What you are asked to do: State how many lines in the records below contain the word "Netball", matching its case exactly, and give only the number.

___ Data to use ___

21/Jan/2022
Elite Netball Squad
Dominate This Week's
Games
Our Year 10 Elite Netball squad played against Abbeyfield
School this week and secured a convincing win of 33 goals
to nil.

___
___ Data to use ___

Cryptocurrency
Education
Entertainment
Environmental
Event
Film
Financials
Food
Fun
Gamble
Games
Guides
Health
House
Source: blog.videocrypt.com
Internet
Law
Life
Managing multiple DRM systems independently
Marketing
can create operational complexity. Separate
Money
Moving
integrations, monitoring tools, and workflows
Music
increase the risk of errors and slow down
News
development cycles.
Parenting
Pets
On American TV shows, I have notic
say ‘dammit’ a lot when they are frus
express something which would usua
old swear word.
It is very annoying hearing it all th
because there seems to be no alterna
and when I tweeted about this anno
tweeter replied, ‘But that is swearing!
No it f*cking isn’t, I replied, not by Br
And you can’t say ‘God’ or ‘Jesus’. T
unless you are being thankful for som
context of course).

___

Exercise response: 2